There was a comment on one of the linked blog entries last week to the effect that Punk’s unique selling points are ribaldry and lavatorial humour, which struck me as peevish and ungenerous. There’s very little of that sort of thing in this puzzle, but plenty of devious definitions and clever constructions to amuse receptive solvers, and a theme as is the custom on a Tuesday, based on various 19 downs.

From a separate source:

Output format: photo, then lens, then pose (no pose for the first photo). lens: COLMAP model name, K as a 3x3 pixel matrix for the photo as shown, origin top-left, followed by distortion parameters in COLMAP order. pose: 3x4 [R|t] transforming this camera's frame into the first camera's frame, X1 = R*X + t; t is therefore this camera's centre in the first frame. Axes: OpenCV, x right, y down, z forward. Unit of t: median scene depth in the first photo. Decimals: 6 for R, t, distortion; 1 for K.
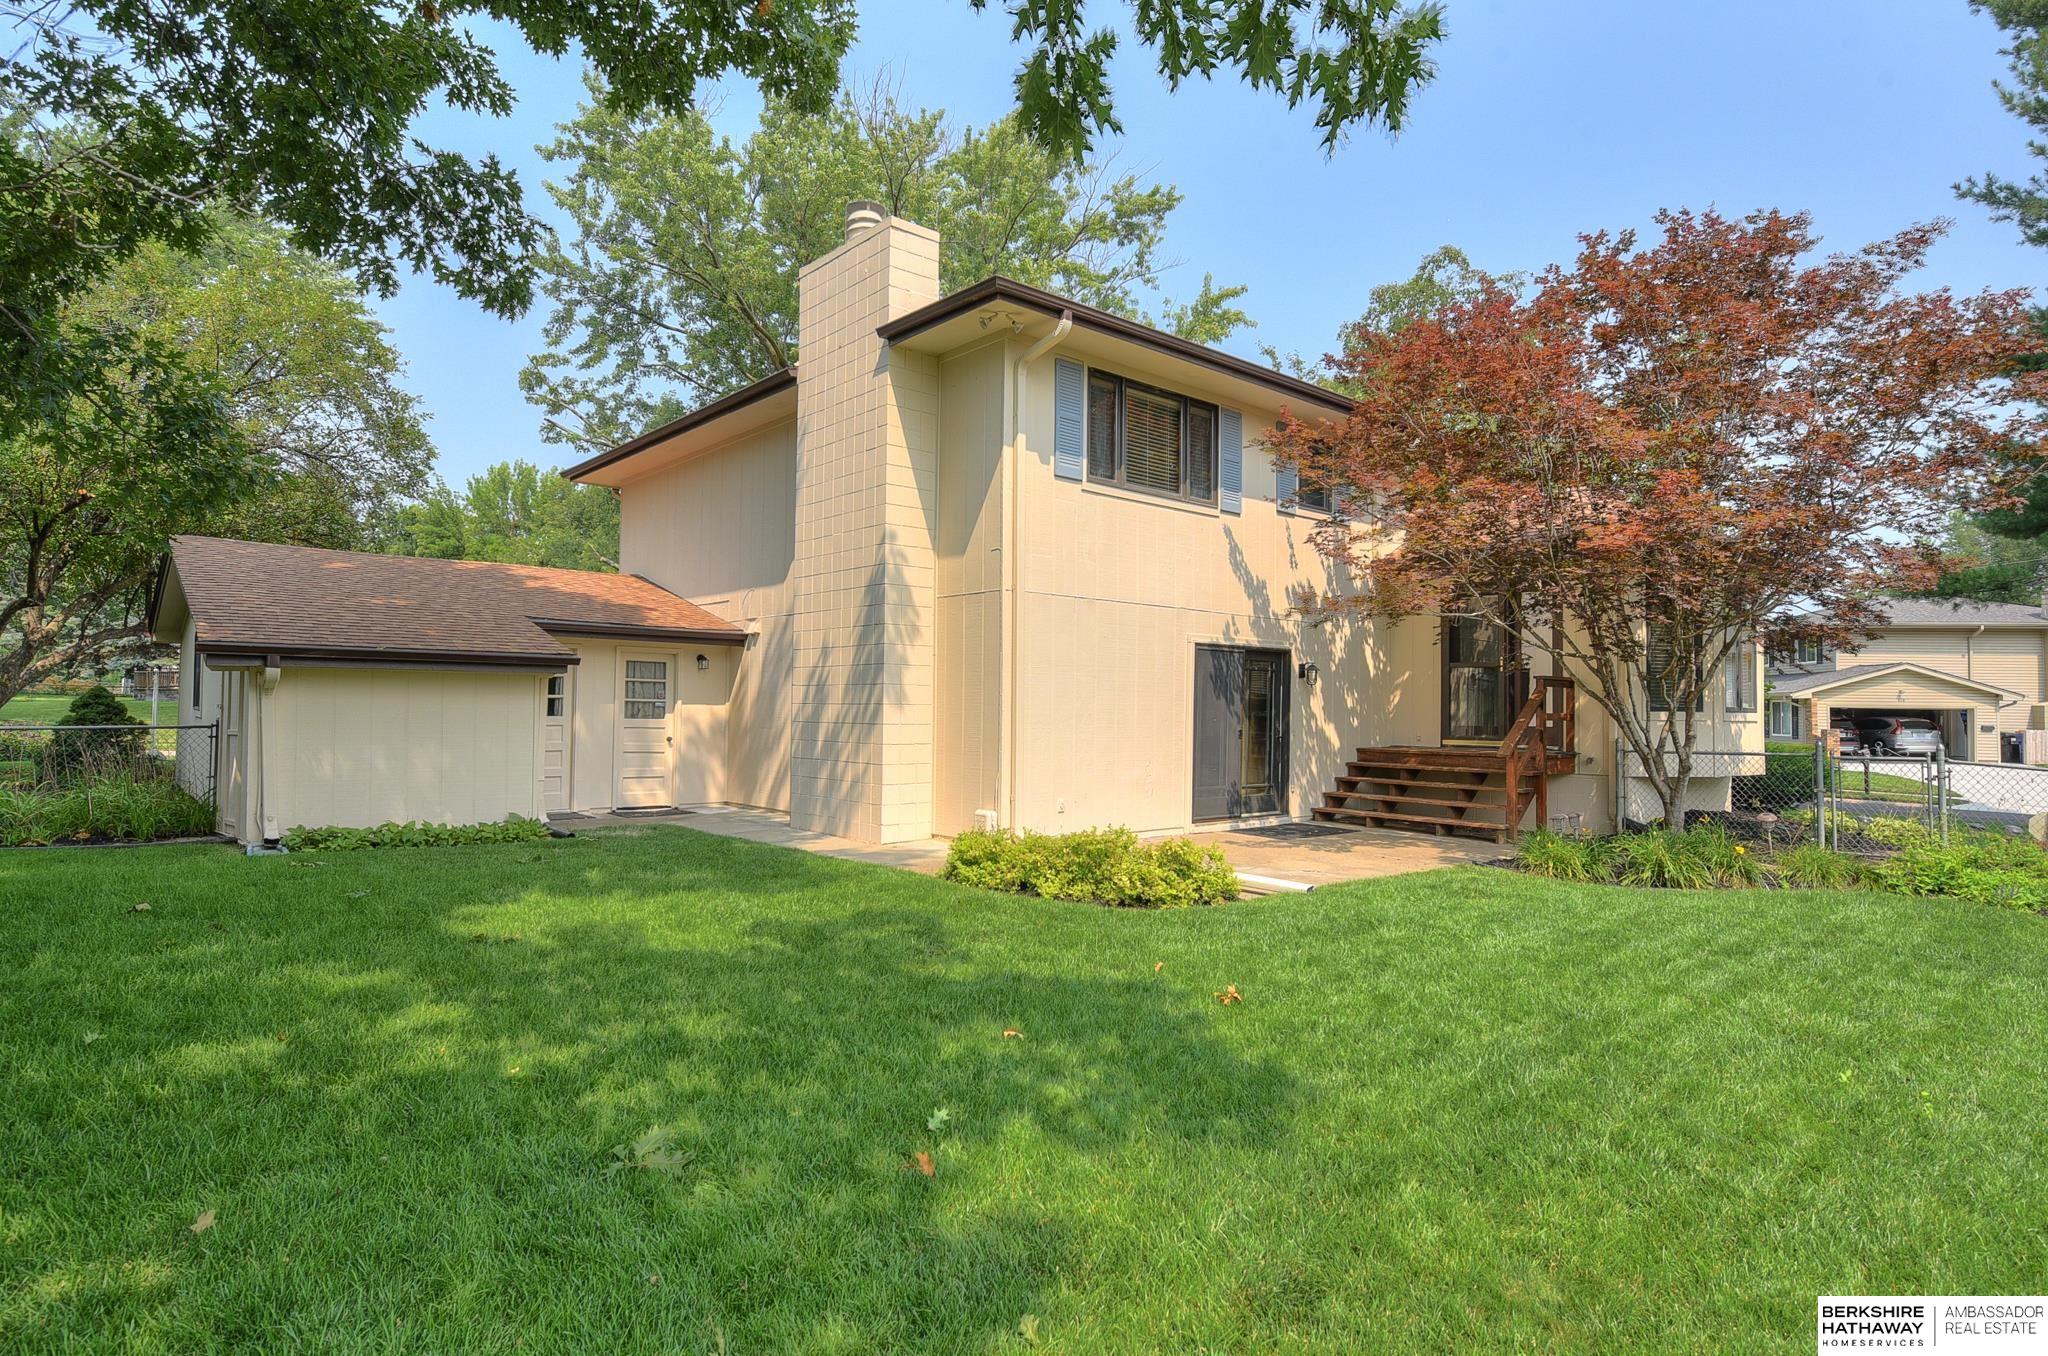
lens RADIAL K [[1088.6, 0, 1019.1], [0, 1088.6, 674.2], [0, 0, 1]] dist [0.001255, -0.001523]
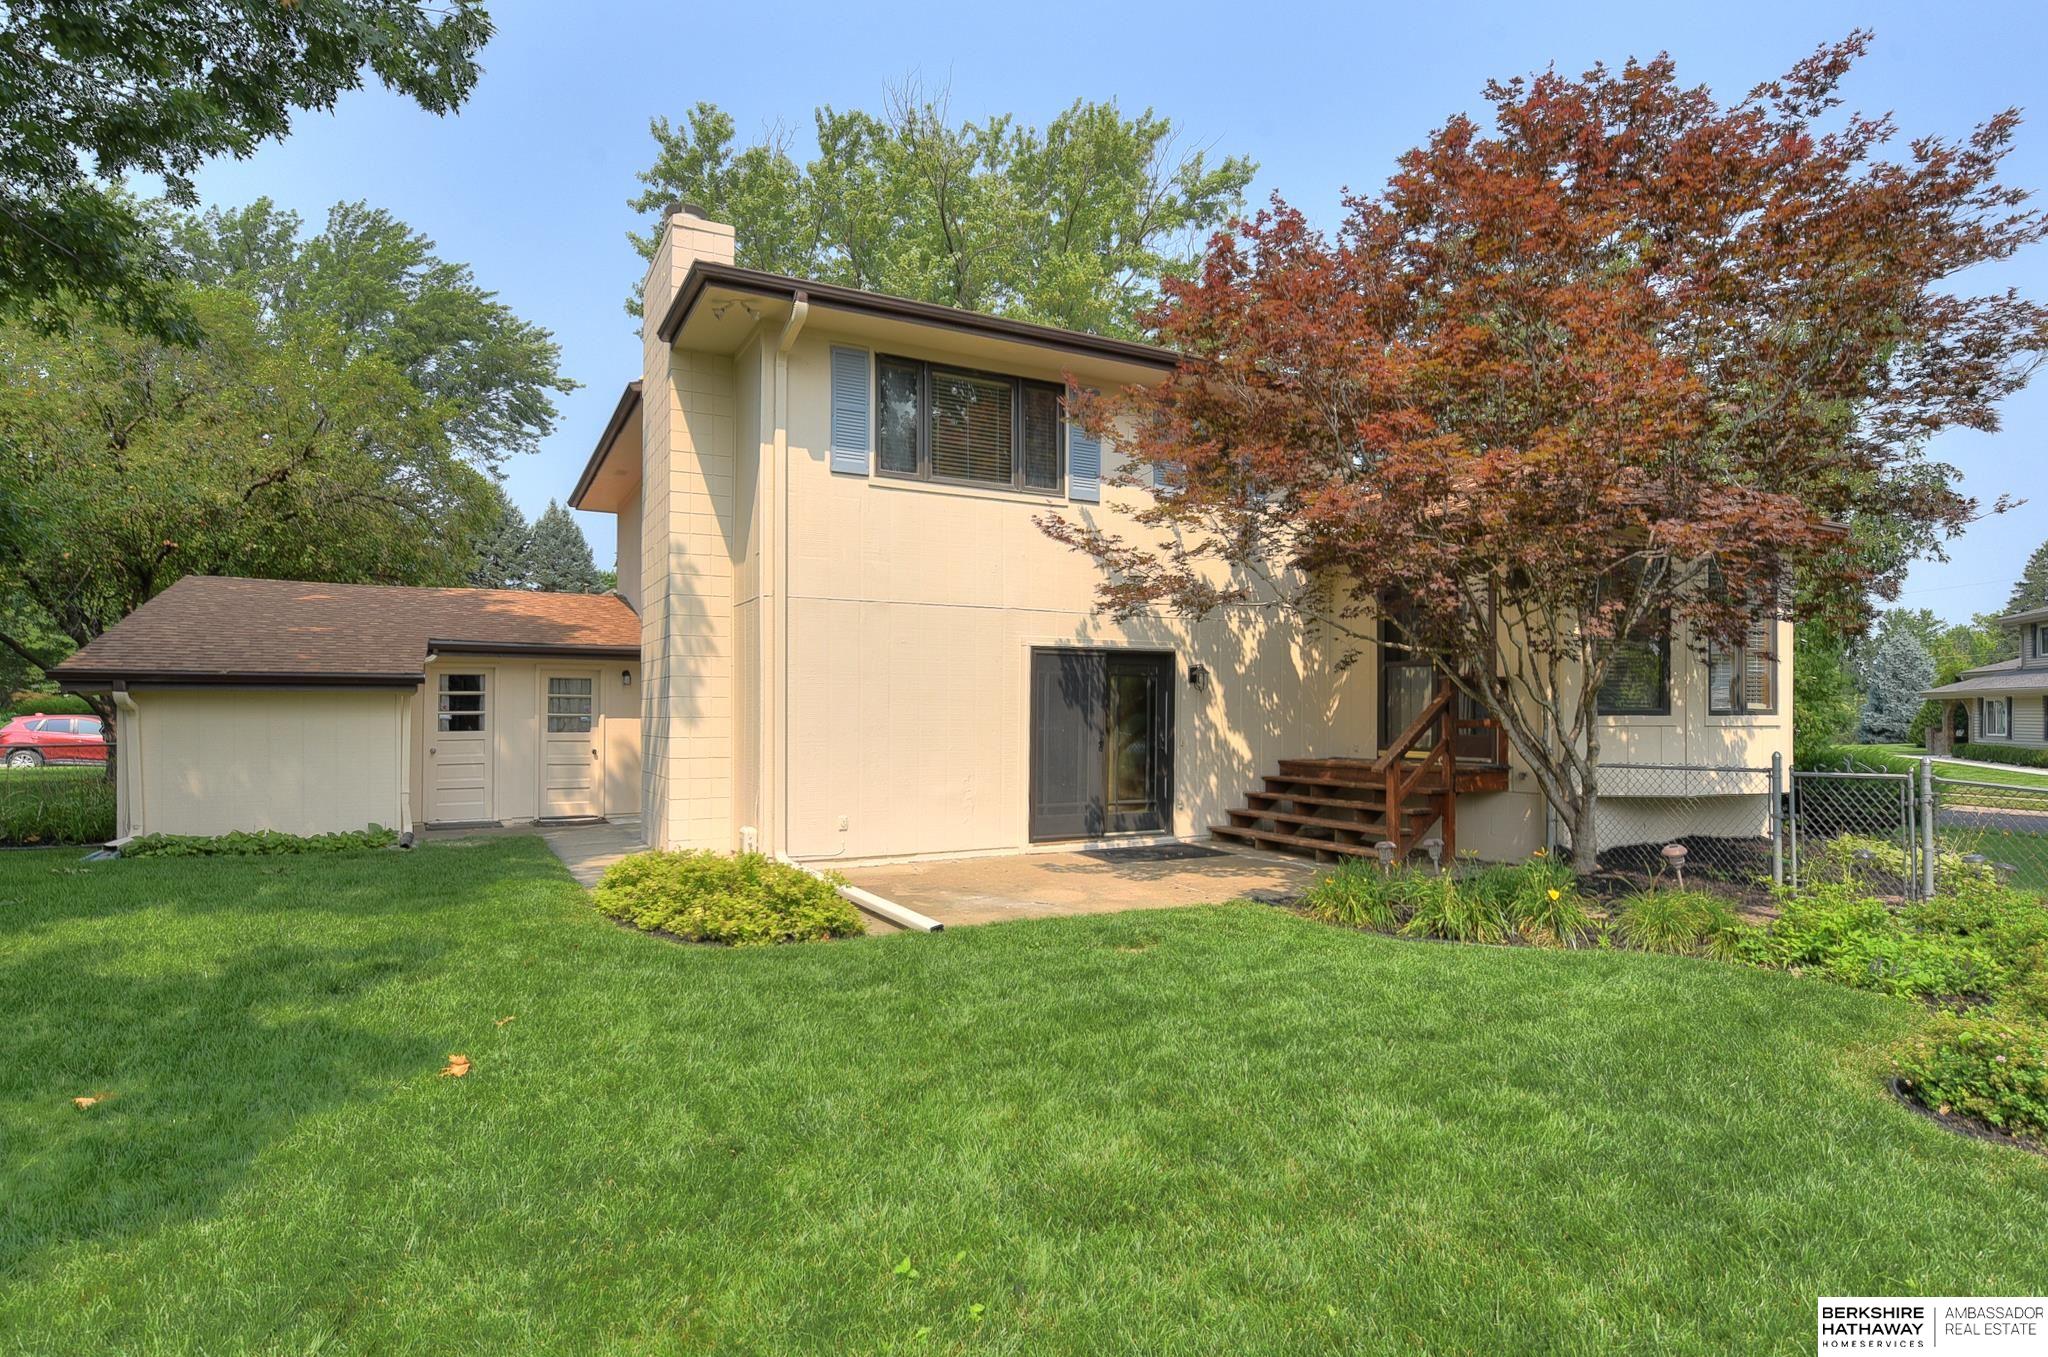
lens RADIAL K [[1056.0, 0, 983.2], [0, 1056.0, 712.8], [0, 0, 1]] dist [-0.005226, 0.001734]
pose [[0.971115, -0.011890, -0.238315, 0.316087], [0.018578, 0.999494, 0.025837, 0.002740], [0.237887, -0.029518, 0.970844, 0.122237]]
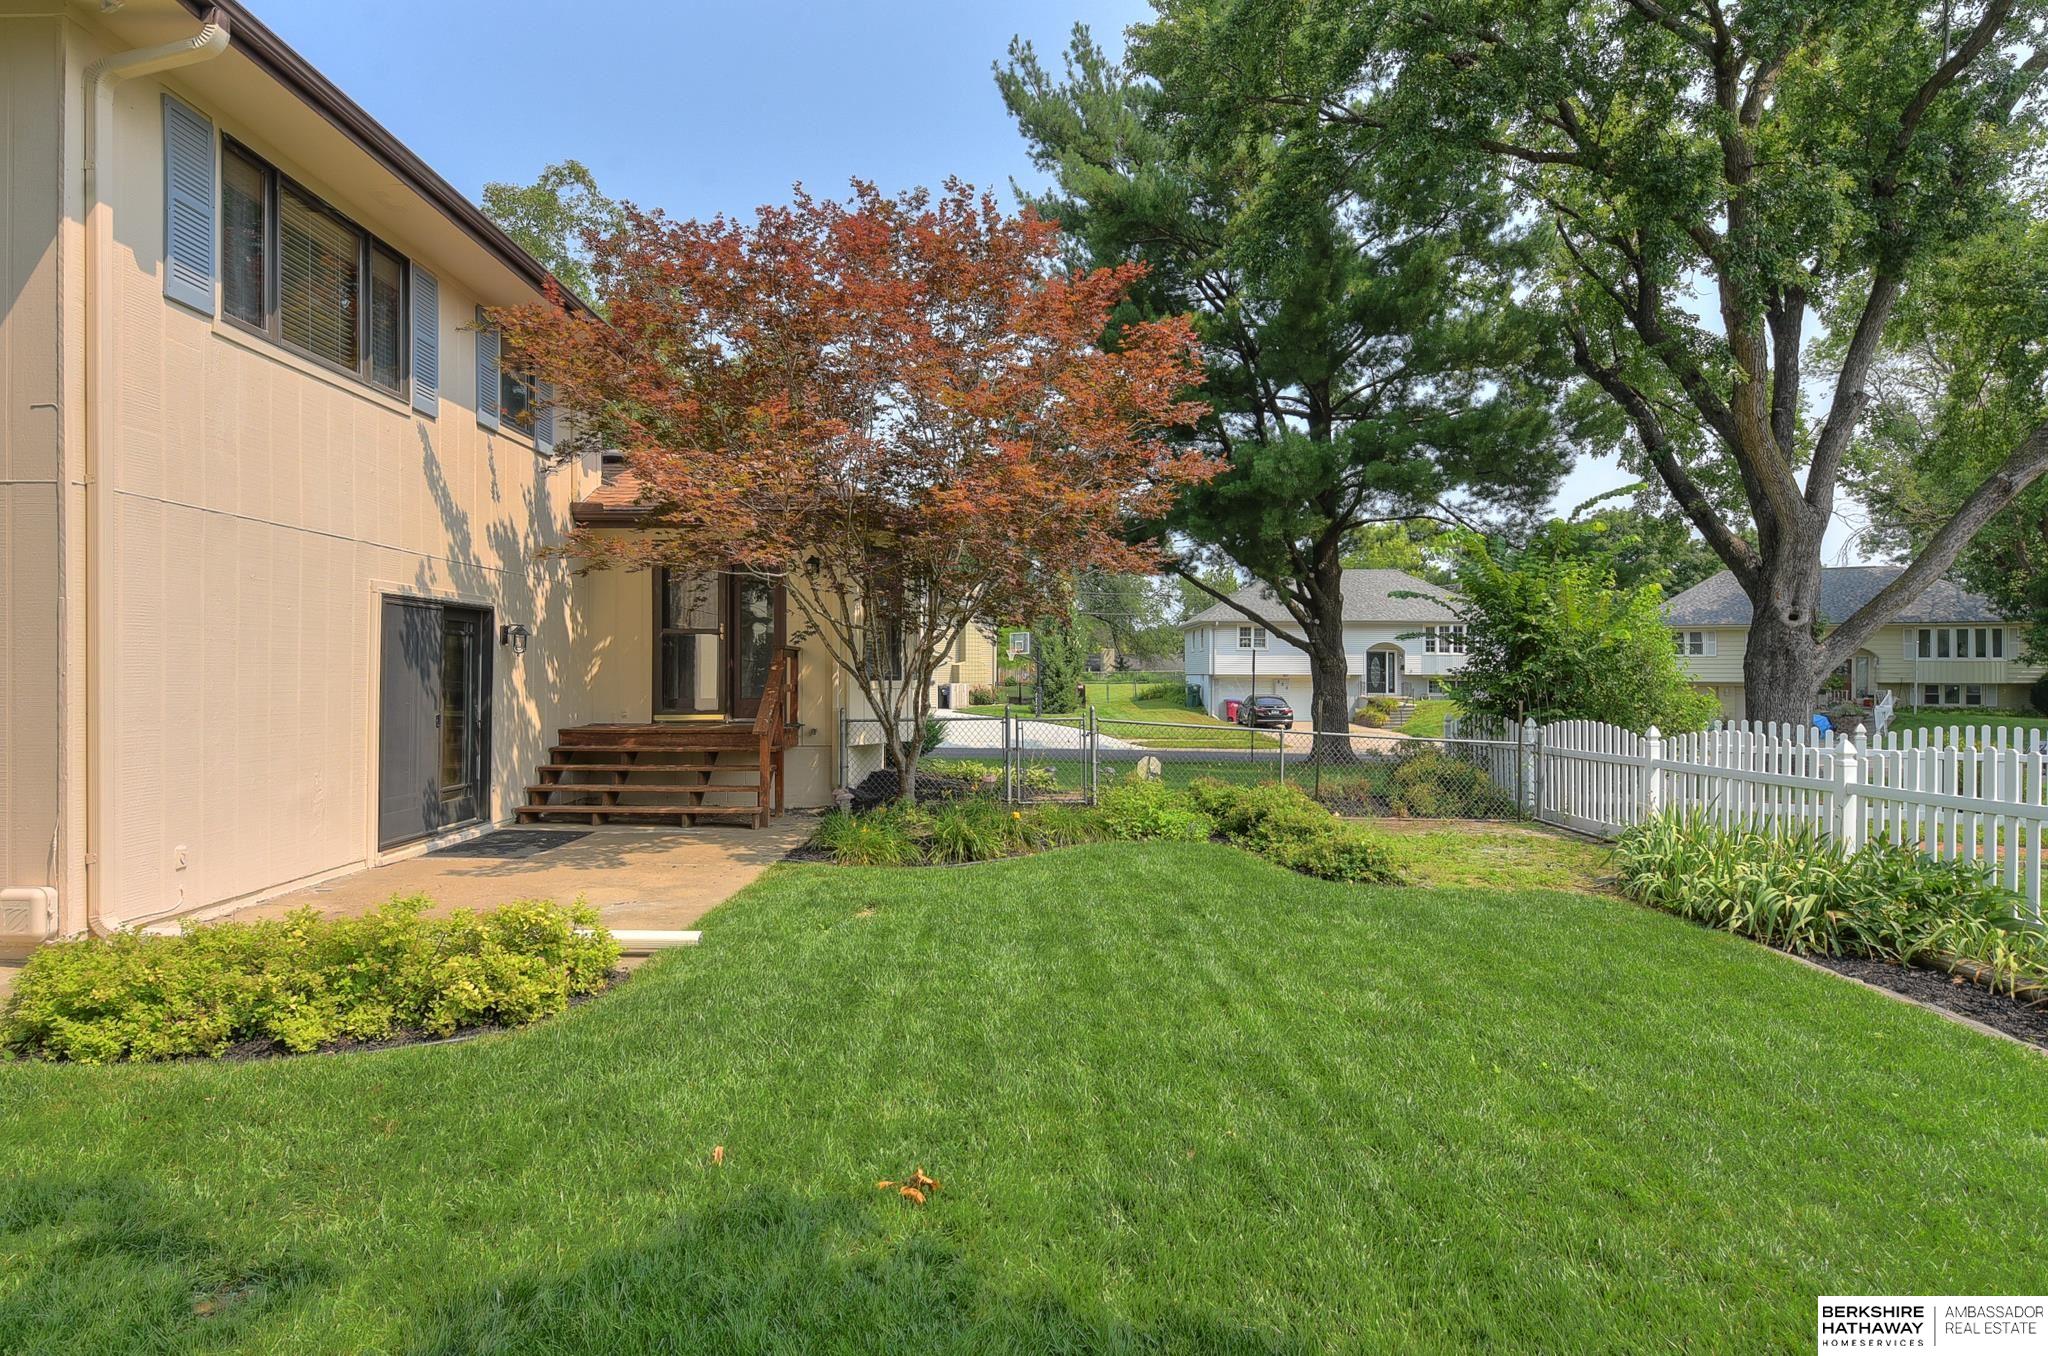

Nothing too difficult this time, although a bit of general knowledge will come in handy for those thematic entries and the cricketers. Maybe not quite so general in the latter case. 27ac struck me as somewhat weak, and is anyone else getting fed up with 9ac coming up so regularly? Otherwise, no complaints: for those please see the February 2013 Fifteensquared blog. I particularly liked 3, 5 and 20d, but my clue of the day is the elegantly turned 2d:

“Brave ploy, extremely sinister (6)”

A nice, straightforward puzzle to start the week. Some complaints over on Fifteensquared regarding how easy it was, but this TBH is the sort of puzzle I’m looking for on a Monday. Lots of opportunities for the harder stuff later in the week. Talking of which, I was surprised how many solvers didn’t know 2d, a phrase which seemed to crop up in many a film / TV show at one time. Or perhaps I’m just showing my age.

COD? 6d – ‘Groups with members one over the eight – and seen to be drunk (7)’.